Content starts
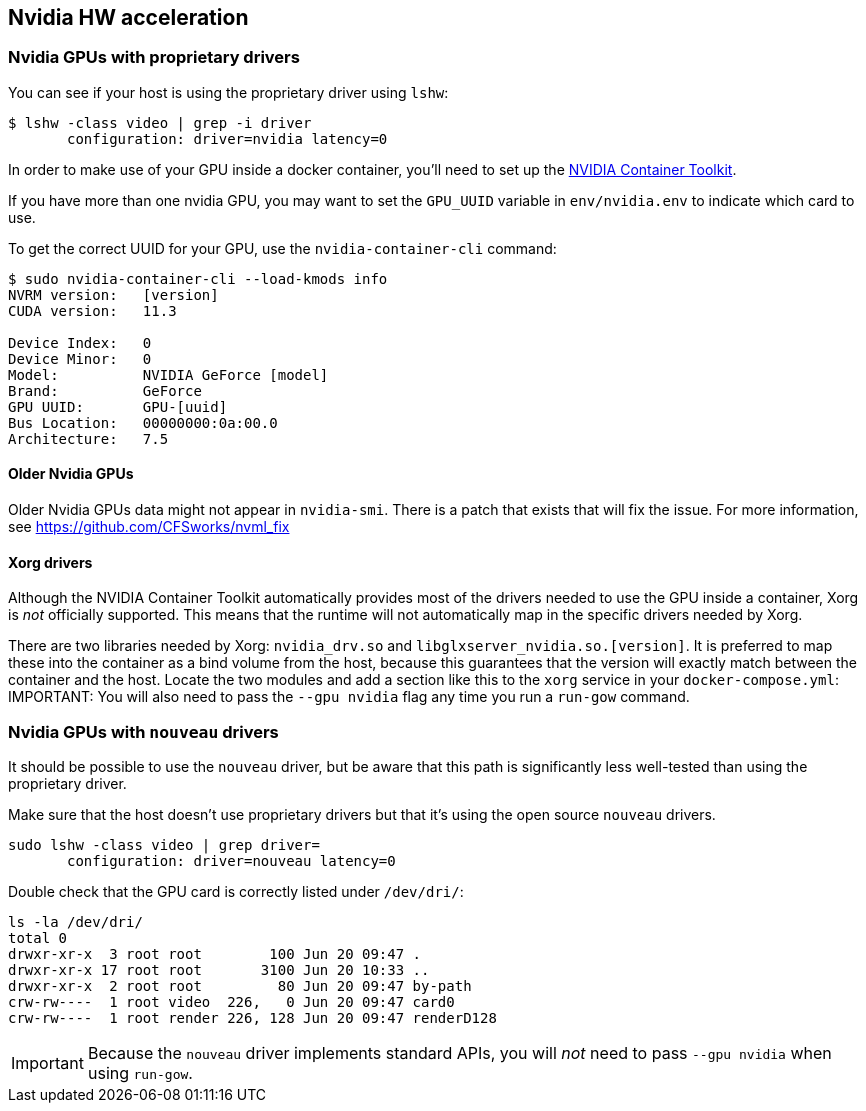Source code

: == Nvidia HW acceleration

=== Nvidia GPUs with proprietary drivers

You can see if your host is using the proprietary driver using `lshw`:

[source,bash]
....
$ lshw -class video | grep -i driver
       configuration: driver=nvidia latency=0
....

In order to make use of your GPU inside a docker container, you’ll need
to set up the https://github.com/NVIDIA/nvidia-docker[NVIDIA Container
Toolkit].

If you have more than one nvidia GPU, you may want to set the `GPU_UUID`
variable in `env/nvidia.env` to indicate which card to use.

To get the correct UUID for your GPU, use the `nvidia-container-cli`
command:

[source,bash]
....
$ sudo nvidia-container-cli --load-kmods info
NVRM version:   [version]
CUDA version:   11.3

Device Index:   0
Device Minor:   0
Model:          NVIDIA GeForce [model]
Brand:          GeForce
GPU UUID:       GPU-[uuid]
Bus Location:   00000000:0a:00.0
Architecture:   7.5
....

==== Older Nvidia GPUs

Older Nvidia GPUs data might not appear in `nvidia-smi`. There is a patch that
exists that will fix the issue. For more information, see https://github.com/CFSworks/nvml_fix


==== Xorg drivers

Although the NVIDIA Container Toolkit automatically provides most of the
drivers needed to use the GPU inside a container, Xorg is _not_
officially supported. This means that the runtime will not automatically
map in the specific drivers needed by Xorg.

There are two libraries needed by Xorg: `nvidia_drv.so` and
`libglxserver_nvidia.so.[version]`. It is preferred to map these into
the container as a bind volume from the host, because this guarantees
that the version will exactly match between the container and the host.
Locate the two modules and add a section like this to the `xorg` service
in your `docker-compose.yml`:
IMPORTANT: You will also need to pass the `--gpu nvidia` flag any time you run
a `run-gow` command.

=== Nvidia GPUs with `nouveau` drivers

It should be possible to use the `nouveau` driver, but be aware that this path is significantly less well-tested than using the proprietary driver.

Make sure that the host doesn’t use proprietary drivers but that it’s
using the open source `nouveau` drivers.

[source,bash]
....
sudo lshw -class video | grep driver=
       configuration: driver=nouveau latency=0
....

Double check that the GPU card is correctly listed under `/dev/dri/`:

[source,bash]
....
ls -la /dev/dri/
total 0
drwxr-xr-x  3 root root        100 Jun 20 09:47 .
drwxr-xr-x 17 root root       3100 Jun 20 10:33 ..
drwxr-xr-x  2 root root         80 Jun 20 09:47 by-path
crw-rw----  1 root video  226,   0 Jun 20 09:47 card0
crw-rw----  1 root render 226, 128 Jun 20 09:47 renderD128
....

IMPORTANT: Because the `nouveau` driver implements standard APIs, you will _not_ need to pass `--gpu nvidia` when using `run-gow`.
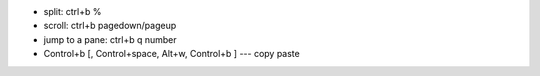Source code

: - split: ctrl+b %
- scroll: ctrl+b pagedown/pageup
- jump to a pane: ctrl+b q number  
- Control+b [, Control+space, Alt+w, Control+b ] --- copy paste   
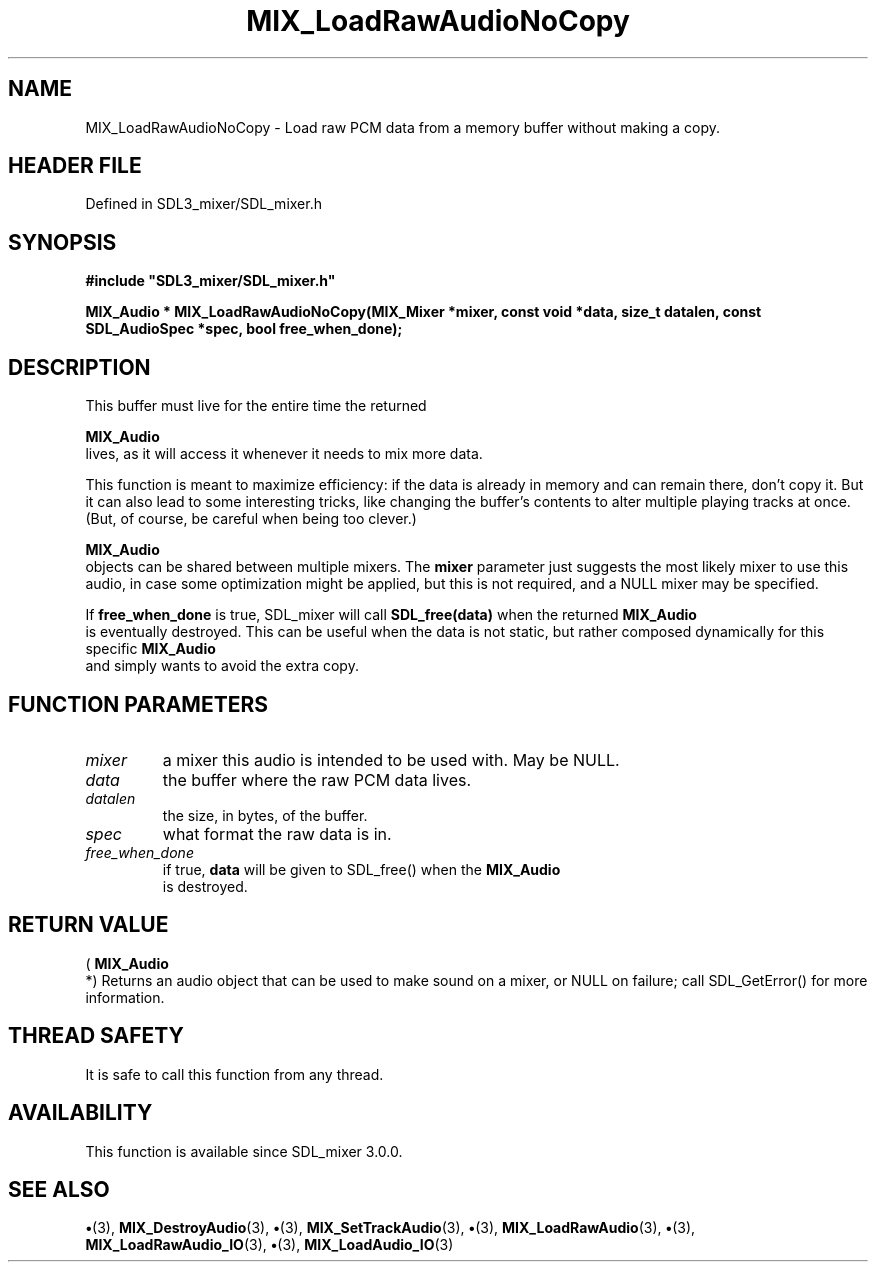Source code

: .\" This manpage content is licensed under Creative Commons
.\"  Attribution 4.0 International (CC BY 4.0)
.\"   https://creativecommons.org/licenses/by/4.0/
.\" This manpage was generated from SDL_mixer's wiki page for MIX_LoadRawAudioNoCopy:
.\"   https://wiki.libsdl.org/SDL3_mixer/MIX_LoadRawAudioNoCopy
.\" Generated with SDL/build-scripts/wikiheaders.pl
.\"  revision 8c516fc
.\" Please report issues in this manpage's content at:
.\"   https://github.com/libsdl-org/sdlwiki/issues/new
.\" Please report issues in the generation of this manpage from the wiki at:
.\"   https://github.com/libsdl-org/SDL/issues/new?title=Misgenerated%20manpage%20for%20MIX_LoadRawAudioNoCopy
.\" SDL_mixer can be found at https://libsdl.org/projects/SDL_mixer/
.de URL
\$2 \(laURL: \$1 \(ra\$3
..
.if \n[.g] .mso www.tmac
.TH MIX_LoadRawAudioNoCopy 3 "SDL_mixer 3.1.0" "SDL_mixer" "SDL_mixer3 FUNCTIONS"
.SH NAME
MIX_LoadRawAudioNoCopy \- Load raw PCM data from a memory buffer without making a copy\[char46]
.SH HEADER FILE
Defined in SDL3_mixer/SDL_mixer\[char46]h

.SH SYNOPSIS
.nf
.B #include \(dqSDL3_mixer/SDL_mixer.h\(dq
.PP
.BI "MIX_Audio * MIX_LoadRawAudioNoCopy(MIX_Mixer *mixer, const void *data, size_t datalen, const SDL_AudioSpec *spec, bool free_when_done);
.fi
.SH DESCRIPTION
This buffer must live for the entire time the returned

.BR MIX_Audio
 lives, as it will access it whenever it needs to mix
more data\[char46]

This function is meant to maximize efficiency: if the data is already in
memory and can remain there, don't copy it\[char46] But it can also lead to some
interesting tricks, like changing the buffer's contents to alter multiple
playing tracks at once\[char46] (But, of course, be careful when being too clever\[char46])


.BR MIX_Audio
 objects can be shared between multiple mixers\[char46] The
.BR mixer
parameter just suggests the most likely mixer to use this audio, in
case some optimization might be applied, but this is not required, and a
NULL mixer may be specified\[char46]

If
.BR free_when_done
is true, SDL_mixer will call
.BR SDL_free(data)
when the
returned 
.BR MIX_Audio
 is eventually destroyed\[char46] This can be useful
when the data is not static, but rather composed dynamically for this
specific 
.BR MIX_Audio
 and simply wants to avoid the extra copy\[char46]

.SH FUNCTION PARAMETERS
.TP
.I mixer
a mixer this audio is intended to be used with\[char46] May be NULL\[char46]
.TP
.I data
the buffer where the raw PCM data lives\[char46]
.TP
.I datalen
the size, in bytes, of the buffer\[char46]
.TP
.I spec
what format the raw data is in\[char46]
.TP
.I free_when_done
if true,
.BR data
will be given to SDL_free() when the 
.BR MIX_Audio
 is destroyed\[char46]
.SH RETURN VALUE
(
.BR MIX_Audio
 *) Returns an audio object that can be used to make
sound on a mixer, or NULL on failure; call SDL_GetError() for more
information\[char46]

.SH THREAD SAFETY
It is safe to call this function from any thread\[char46]

.SH AVAILABILITY
This function is available since SDL_mixer 3\[char46]0\[char46]0\[char46]

.SH SEE ALSO
.BR \(bu (3),
.BR MIX_DestroyAudio (3),
.BR \(bu (3),
.BR MIX_SetTrackAudio (3),
.BR \(bu (3),
.BR MIX_LoadRawAudio (3),
.BR \(bu (3),
.BR MIX_LoadRawAudio_IO (3),
.BR \(bu (3),
.BR MIX_LoadAudio_IO (3)
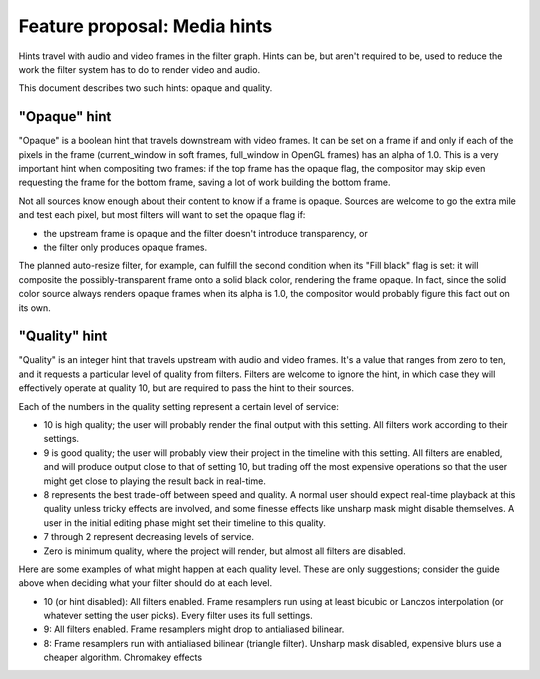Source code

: *****************************
Feature proposal: Media hints
*****************************

Hints travel with audio and video frames in the filter graph. Hints can be, but
aren't required to be, used to reduce the work the filter system has to do to
render video and audio.

This document describes two such hints: opaque and quality.

"Opaque" hint
=============

"Opaque" is a boolean hint that travels downstream with video frames. It can be
set on a frame if and only if each of the pixels in the frame (current_window in
soft frames, full_window in OpenGL frames) has an alpha of 1.0. This is a very
important hint when compositing two frames: if the top frame has the opaque flag,
the compositor may skip even requesting the frame for the bottom frame, saving a
lot of work building the bottom frame.

Not all sources know enough about their content to know if a frame is opaque.
Sources are welcome to go the extra mile and test each pixel, but most filters
will want to set the opaque flag if:

* the upstream frame is opaque and the filter doesn't introduce transparency, or
* the filter only produces opaque frames.

The planned auto-resize filter, for example, can fulfill the second condition
when its "Fill black" flag is set: it will composite the possibly-transparent
frame onto a solid black color, rendering the frame opaque. In fact, since the
solid color source always renders opaque frames when its alpha is 1.0, the
compositor would probably figure this fact out on its own.

"Quality" hint
==============

"Quality" is an integer hint that travels upstream with audio and video frames.
It's a value that ranges from zero to ten, and it requests a particular
level of quality from filters. Filters are welcome to ignore the hint, in which
case they will effectively operate at quality 10, but are required to pass the
hint to their sources.

Each of the numbers in the quality setting represent a certain level of service:

* 10 is high quality; the user will probably render the final output with this
  setting. All filters work according to their settings.
* 9 is good quality; the user will probably view their project in the timeline
  with this setting. All filters are enabled, and will produce output close to
  that of setting 10, but trading off the most expensive operations so that
  the user might get close to playing the result back in real-time.
* 8 represents the best trade-off between speed and quality. A normal user should
  expect real-time playback at this quality unless tricky effects are involved,
  and some finesse effects like unsharp mask might disable themselves.
  A user in the initial editing phase might set their timeline to this quality.
* 7 through 2 represent decreasing levels of service.
* Zero is minimum quality, where the project will render, but almost all
  filters are disabled.

Here are some examples of what might happen at each quality level. These are
only suggestions; consider the guide above when deciding what your filter should
do at each level.

* 10 (or hint disabled): All filters enabled. Frame resamplers run using at
  least bicubic or Lanczos interpolation (or whatever setting the user picks).
  Every filter uses its full settings.
* 9: All filters enabled.
  Frame resamplers might drop to antialiased bilinear.
* 8: Frame resamplers run with antialiased bilinear (triangle filter). Unsharp
  mask disabled, expensive blurs use a cheaper algorithm.
  Chromakey effects 


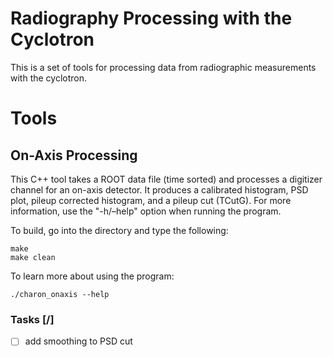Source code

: * Radiography Processing with the Cyclotron
This is a set of tools for processing data from radiographic
measurements with the cyclotron. 
* Tools
** On-Axis Processing
This C++ tool takes a ROOT data file (time sorted) and processes a
digitizer channel for an on-axis detector. It produces a calibrated
histogram, PSD plot, pileup corrected histogram, and a pileup cut
(TCutG). For more information, use the "-h/--help" option when running
the program.

To build, go into the directory and type the following:
#+BEGIN_SRC 
make
make clean
#+END_SRC

To learn more about using the program:
#+BEGIN_SRC 
./charon_onaxis --help
#+END_SRC

*** Tasks [/]
    - [ ] add smoothing to PSD cut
Content ends
Only the lines from the first line of the entries through the line containing "configuration: driver=nvidia latency=0" should be output, exactly as they are, without pictures.

Source code

: == Nvidia HW acceleration

=== Nvidia GPUs with proprietary drivers

You can see if your host is using the proprietary driver using `lshw`:

[source,bash]
....
$ lshw -class video | grep -i driver
       configuration: driver=nvidia latency=0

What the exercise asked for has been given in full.